Changes are very often written to the transaction logs before being
written to the database. If that were not the case the ability to
defer writes to the database would not exist and the amount of I/O to
the database would increase dramatically. When the dirty pages in the
buffers are written to the database the information isn't reread from
the log files.
During backups, writes to the database are frozen and it's possible to
exhaust the buffer pool. In that case the modifications are written to
the transaction logs and later read from the log files and used to
alter the database. Since the database was never altered it can't be
said that the log files were "replayed".
If the point you're tying to make is that changes can't be read from
the transaction logs without first modifying a database buffer you're
correct, but that's pretty much the way that any file operation
happens, isn't it?
>But back to the point. During the write of a tranaction to the DB, an transaction is writen to logs first before getting commited to the DB. If the database becomes to busy a backlog of database log files will start to build up (especially if you have
very large transactions), before the lazy writer starts to catch up again. In most cases you would not even be aware that is happening, but if you start to truncate log files while you are in a backlog state, you can actually delete log files that are still
required.

Extracted records
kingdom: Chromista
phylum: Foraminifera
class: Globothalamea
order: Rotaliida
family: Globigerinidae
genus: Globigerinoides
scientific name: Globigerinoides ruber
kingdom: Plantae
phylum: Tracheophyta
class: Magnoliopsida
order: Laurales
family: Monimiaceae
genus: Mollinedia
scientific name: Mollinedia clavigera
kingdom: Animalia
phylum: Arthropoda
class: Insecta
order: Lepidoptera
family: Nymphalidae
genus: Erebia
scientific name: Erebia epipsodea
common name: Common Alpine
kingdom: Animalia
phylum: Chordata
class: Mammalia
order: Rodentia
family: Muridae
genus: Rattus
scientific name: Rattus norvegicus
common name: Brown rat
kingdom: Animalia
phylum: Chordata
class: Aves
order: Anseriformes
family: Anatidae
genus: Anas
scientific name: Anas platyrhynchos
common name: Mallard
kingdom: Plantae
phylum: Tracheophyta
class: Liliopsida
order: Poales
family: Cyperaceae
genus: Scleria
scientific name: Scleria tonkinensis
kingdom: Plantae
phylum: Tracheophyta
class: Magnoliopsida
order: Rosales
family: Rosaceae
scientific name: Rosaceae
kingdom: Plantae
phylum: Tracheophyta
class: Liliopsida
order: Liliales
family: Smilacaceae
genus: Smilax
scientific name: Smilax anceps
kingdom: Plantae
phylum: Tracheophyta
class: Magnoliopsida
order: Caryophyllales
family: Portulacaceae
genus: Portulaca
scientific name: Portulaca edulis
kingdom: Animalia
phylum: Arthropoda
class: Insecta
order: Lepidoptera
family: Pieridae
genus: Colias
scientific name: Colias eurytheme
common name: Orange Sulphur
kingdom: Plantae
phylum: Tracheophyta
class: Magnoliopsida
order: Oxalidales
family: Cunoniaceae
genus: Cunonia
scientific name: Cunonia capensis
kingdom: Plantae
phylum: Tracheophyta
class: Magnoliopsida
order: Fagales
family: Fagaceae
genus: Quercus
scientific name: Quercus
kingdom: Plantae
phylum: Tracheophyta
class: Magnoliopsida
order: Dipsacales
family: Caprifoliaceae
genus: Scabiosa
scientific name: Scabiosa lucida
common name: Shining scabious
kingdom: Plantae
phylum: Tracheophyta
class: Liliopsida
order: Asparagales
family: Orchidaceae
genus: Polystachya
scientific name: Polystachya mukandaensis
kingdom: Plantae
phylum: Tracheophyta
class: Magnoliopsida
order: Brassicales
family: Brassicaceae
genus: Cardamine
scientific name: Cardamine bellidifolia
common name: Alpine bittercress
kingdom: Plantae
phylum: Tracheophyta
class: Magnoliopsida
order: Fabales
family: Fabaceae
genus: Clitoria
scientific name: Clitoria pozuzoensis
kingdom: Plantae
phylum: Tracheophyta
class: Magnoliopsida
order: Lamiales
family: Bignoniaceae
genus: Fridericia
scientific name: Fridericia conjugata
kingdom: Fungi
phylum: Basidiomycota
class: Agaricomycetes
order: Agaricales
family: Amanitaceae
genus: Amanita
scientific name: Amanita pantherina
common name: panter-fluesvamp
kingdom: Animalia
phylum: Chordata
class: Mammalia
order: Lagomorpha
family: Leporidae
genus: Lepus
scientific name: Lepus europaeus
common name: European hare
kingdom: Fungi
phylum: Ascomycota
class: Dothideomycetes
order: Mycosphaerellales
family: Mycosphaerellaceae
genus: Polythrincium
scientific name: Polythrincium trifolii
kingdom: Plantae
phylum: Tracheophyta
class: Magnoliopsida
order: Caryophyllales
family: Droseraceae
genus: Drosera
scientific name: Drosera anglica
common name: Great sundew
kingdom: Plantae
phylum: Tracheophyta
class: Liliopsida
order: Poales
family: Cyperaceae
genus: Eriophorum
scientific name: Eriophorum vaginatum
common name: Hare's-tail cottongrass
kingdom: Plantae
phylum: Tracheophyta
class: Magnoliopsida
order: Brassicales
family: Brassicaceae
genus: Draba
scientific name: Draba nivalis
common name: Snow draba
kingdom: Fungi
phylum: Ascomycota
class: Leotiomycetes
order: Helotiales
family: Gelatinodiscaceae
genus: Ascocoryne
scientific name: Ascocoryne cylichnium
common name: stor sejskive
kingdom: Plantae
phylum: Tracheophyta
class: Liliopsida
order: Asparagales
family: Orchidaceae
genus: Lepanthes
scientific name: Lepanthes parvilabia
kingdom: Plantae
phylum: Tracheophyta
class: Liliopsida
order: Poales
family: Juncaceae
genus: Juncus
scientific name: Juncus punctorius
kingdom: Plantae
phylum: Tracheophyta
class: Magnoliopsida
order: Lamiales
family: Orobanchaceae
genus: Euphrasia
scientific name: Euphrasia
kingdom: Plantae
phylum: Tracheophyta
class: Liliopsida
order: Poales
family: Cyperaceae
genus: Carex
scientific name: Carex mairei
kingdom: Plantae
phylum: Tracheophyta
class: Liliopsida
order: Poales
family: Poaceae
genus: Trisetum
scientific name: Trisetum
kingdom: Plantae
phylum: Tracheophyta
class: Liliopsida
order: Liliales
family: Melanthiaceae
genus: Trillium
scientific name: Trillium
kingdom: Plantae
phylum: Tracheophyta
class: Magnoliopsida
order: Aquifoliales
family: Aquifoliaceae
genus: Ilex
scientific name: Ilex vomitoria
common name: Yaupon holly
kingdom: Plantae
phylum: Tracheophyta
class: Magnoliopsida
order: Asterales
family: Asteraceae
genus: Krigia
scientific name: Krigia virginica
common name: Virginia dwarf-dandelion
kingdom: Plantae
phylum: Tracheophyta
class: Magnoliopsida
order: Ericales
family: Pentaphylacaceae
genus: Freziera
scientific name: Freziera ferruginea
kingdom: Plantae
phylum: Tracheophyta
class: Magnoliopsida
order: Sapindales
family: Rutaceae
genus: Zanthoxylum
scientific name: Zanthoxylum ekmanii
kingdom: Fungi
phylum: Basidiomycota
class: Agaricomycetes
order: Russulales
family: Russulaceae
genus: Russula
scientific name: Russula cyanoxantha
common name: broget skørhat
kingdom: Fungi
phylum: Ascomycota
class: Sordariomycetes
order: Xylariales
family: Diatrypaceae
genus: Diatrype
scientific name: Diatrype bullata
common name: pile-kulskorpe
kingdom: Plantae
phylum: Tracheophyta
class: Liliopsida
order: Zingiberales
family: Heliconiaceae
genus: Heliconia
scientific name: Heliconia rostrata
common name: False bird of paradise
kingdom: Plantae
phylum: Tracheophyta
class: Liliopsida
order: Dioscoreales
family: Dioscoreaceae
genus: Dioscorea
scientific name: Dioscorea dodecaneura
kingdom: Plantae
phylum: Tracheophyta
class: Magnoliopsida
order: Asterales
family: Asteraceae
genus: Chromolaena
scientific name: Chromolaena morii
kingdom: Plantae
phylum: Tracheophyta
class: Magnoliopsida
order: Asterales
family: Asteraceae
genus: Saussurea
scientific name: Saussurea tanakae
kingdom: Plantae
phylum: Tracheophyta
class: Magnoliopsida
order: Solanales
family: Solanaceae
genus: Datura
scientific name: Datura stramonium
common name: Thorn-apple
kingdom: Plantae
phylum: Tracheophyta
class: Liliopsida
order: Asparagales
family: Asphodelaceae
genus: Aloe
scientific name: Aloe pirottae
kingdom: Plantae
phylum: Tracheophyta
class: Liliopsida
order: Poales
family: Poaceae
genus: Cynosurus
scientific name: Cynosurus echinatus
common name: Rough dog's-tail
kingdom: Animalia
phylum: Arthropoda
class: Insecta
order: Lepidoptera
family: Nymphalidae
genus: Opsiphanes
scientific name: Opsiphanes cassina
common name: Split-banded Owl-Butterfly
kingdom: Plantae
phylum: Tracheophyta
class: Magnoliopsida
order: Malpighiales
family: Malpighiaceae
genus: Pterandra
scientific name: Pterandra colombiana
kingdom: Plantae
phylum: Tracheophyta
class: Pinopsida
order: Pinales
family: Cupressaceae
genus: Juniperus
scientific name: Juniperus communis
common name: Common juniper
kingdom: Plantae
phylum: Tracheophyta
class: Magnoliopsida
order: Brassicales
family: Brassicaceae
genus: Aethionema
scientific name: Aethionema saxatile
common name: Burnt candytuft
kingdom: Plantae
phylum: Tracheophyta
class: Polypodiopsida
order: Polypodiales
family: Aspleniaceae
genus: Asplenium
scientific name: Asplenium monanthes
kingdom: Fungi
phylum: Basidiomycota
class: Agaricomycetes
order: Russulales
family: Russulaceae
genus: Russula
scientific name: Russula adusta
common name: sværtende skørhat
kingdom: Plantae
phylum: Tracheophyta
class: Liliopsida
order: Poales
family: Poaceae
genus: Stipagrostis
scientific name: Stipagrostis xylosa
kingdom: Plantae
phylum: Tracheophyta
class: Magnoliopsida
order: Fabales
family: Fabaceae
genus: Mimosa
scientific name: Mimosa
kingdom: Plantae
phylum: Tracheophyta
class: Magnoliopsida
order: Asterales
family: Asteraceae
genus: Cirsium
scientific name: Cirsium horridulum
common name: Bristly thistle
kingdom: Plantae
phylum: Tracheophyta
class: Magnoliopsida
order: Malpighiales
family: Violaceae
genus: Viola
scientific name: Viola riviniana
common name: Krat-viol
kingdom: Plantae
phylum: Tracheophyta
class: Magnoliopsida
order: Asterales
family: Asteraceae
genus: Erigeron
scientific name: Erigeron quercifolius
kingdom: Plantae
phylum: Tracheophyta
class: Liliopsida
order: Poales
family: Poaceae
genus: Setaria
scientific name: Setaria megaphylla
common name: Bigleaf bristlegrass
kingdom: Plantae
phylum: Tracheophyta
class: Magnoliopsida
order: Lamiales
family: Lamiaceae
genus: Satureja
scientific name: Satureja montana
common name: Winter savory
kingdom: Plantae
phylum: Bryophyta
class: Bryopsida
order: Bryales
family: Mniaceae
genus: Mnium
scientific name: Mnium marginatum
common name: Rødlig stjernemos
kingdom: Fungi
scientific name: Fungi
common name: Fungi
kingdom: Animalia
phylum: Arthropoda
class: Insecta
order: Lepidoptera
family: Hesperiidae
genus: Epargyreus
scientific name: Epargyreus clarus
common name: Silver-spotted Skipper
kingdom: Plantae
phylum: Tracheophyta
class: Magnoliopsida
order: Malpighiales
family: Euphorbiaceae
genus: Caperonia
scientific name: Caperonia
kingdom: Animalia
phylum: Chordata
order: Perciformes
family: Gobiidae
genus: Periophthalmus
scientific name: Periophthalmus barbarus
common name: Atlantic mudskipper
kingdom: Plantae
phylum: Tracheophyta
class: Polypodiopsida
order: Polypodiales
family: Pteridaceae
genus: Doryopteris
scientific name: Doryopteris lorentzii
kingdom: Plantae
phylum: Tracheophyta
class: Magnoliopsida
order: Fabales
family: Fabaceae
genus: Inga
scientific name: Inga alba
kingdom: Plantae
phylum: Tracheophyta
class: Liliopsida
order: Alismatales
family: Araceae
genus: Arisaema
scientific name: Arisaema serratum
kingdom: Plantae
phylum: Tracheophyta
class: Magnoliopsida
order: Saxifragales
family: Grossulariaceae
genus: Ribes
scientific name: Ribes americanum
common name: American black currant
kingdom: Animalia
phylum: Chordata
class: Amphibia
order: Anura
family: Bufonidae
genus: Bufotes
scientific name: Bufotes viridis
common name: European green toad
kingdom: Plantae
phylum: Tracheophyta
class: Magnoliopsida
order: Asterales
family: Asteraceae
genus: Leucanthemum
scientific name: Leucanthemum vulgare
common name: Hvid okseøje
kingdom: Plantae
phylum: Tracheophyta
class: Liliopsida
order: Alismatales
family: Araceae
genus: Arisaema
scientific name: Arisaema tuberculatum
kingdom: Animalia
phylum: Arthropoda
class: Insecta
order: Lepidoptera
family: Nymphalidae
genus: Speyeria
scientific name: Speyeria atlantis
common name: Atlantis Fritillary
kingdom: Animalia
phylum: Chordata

▶ [Problems and tasks]:
**a.** Rewrite the passage on transaction logs, starting with "If the point" and going on through "happens, isn't it?", and swap "database buffer" for "memory buffer".
**b.** In the passage on transaction logs, what happens to writes to the database during backups?
**c.** Carry the passage on transaction logs further, picking up after its final sentence.

▶ [Final answers]:
**a.**
If the point you're tying to make is that changes can't be read from
the transaction logs without first modifying a memory buffer you're
correct, but that's pretty much the way that any file operation
happens, isn't it?

**b.** They are frozen.

**c.**
Yes, you can. That's why I prefer to compress the log files if there's
a danger of running out of disk space.
>As for your question on whether a DB will actually replay log files that where already commited, no it will not, infact you can delete all logs except the "last log required" as indicated by the DB and you will be fine, but we do recommend that you keep
at least 15min worth of logs as you never what log files you will actually need.
>
>If I can make a recommendation, go read up on the Lazy writer, CheckPoint and Waypoint. That should give you a good idea what I'm talking about.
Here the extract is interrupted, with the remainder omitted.